EXERCISE REQUIREMENTS ->
Write out the data exactly, please, and omit the pictures.

INPUT MATERIAL ->
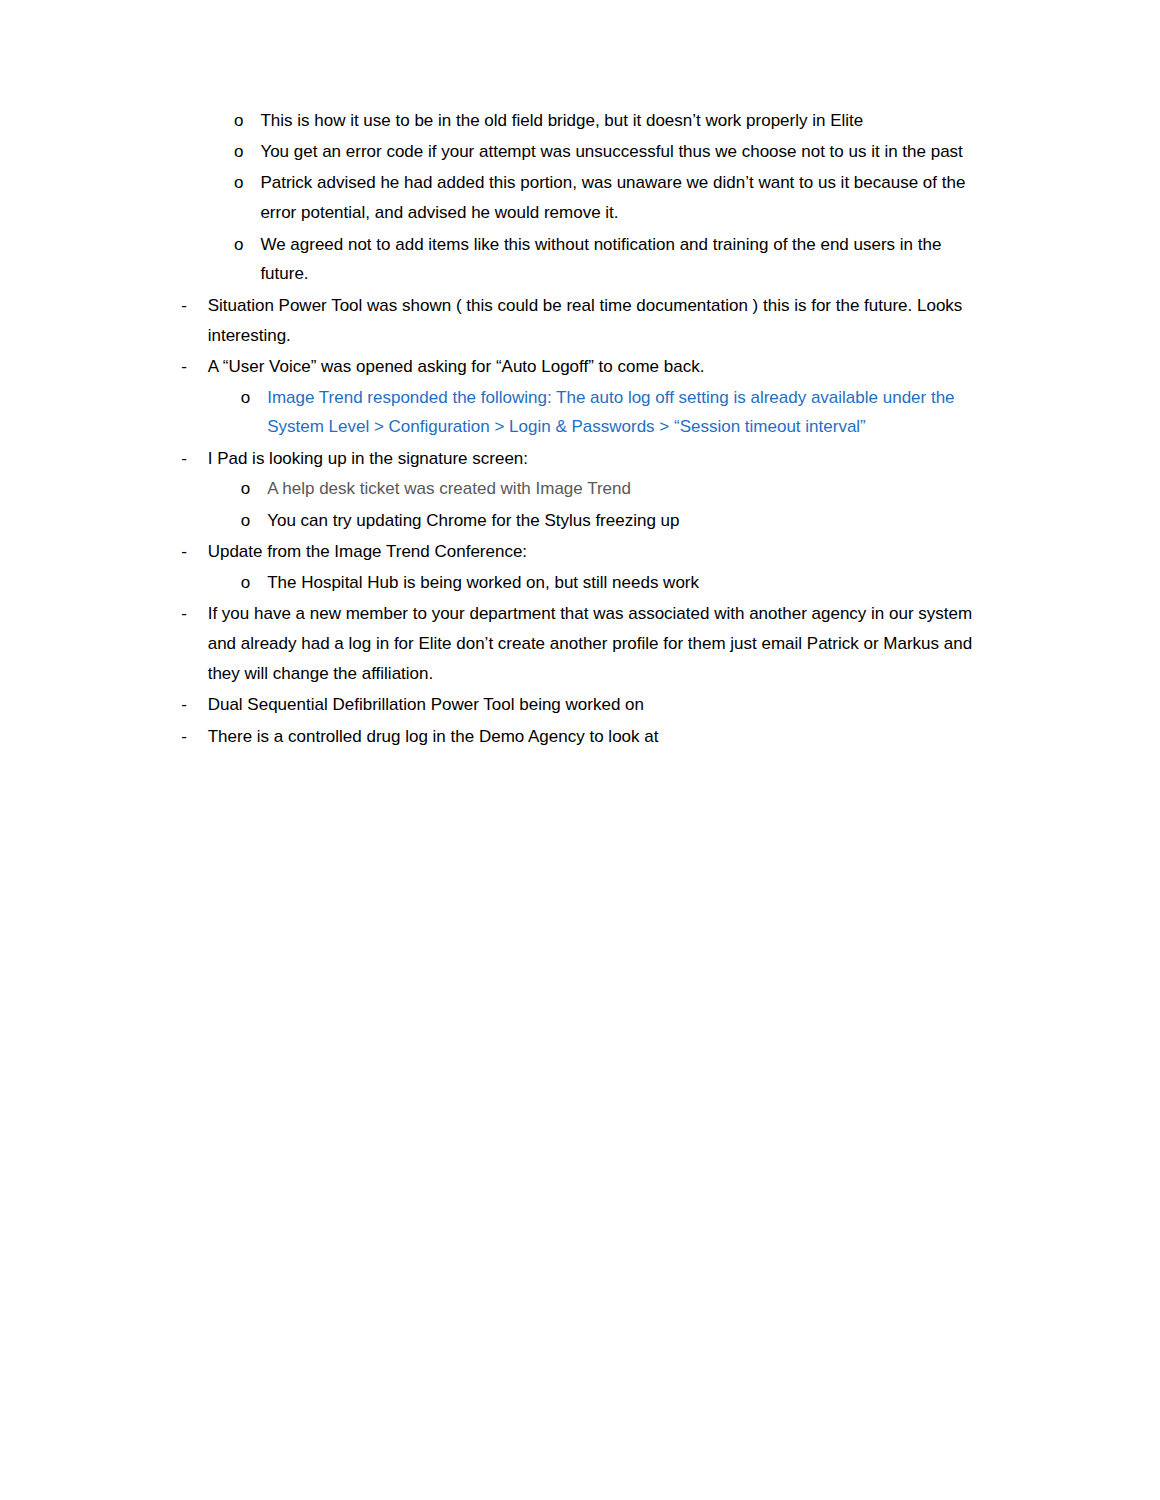This is how it use to be in the old field bridge, but it doesn’t work properly in Elite
You get an error code if your attempt was unsuccessful thus we choose not to us it in the past
Patrick advised he had added this portion, was unaware we didn’t want to us it because of the error potential, and advised he would remove it.
We agreed not to add items like this without notification and training of the end users in the future.
Situation Power Tool was shown ( this could be real time documentation ) this is for the future. Looks interesting.
A “User Voice” was opened asking for “Auto Logoff” to come back.
Image Trend responded the following: The auto log off setting is already available under the System Level > Configuration > Login & Passwords > “Session timeout interval”
I Pad is looking up in the signature screen:
A help desk ticket was created with Image Trend
You can try updating Chrome for the Stylus freezing up
Update from the Image Trend Conference:
The Hospital Hub is being worked on, but still needs work
If you have a new member to your department that was associated with another agency in our system and already had a log in for Elite don’t create another profile for them just email Patrick or Markus and they will change the affiliation.
Dual Sequential Defibrillation Power Tool being worked on
There is a controlled drug log in the Demo Agency to look at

FINISHED EXERCISE ->
This is how it use to be in the old field bridge, but it doesn’t work properly in Elite
You get an error code if your attempt was unsuccessful thus we choose not to us it in the past
Patrick advised he had added this portion, was unaware we didn’t want to us it because of the error potential, and advised he would remove it.
We agreed not to add items like this without notification and training of the end users in the future.
Situation Power Tool was shown ( this could be real time documentation ) this is for the future. Looks interesting.
A “User Voice” was opened asking for “Auto Logoff” to come back.
Image Trend responded the following: The auto log off setting is already available under the System Level > Configuration > Login & Passwords > “Session timeout interval”
I Pad is looking up in the signature screen:
A help desk ticket was created with Image Trend
You can try updating Chrome for the Stylus freezing up
Update from the Image Trend Conference:
The Hospital Hub is being worked on, but still needs work
If you have a new member to your department that was associated with another agency in our system and already had a log in for Elite don’t create another profile for them just email Patrick or Markus and they will change the affiliation.
Dual Sequential Defibrillation Power Tool being worked on
There is a controlled drug log in the Demo Agency to look at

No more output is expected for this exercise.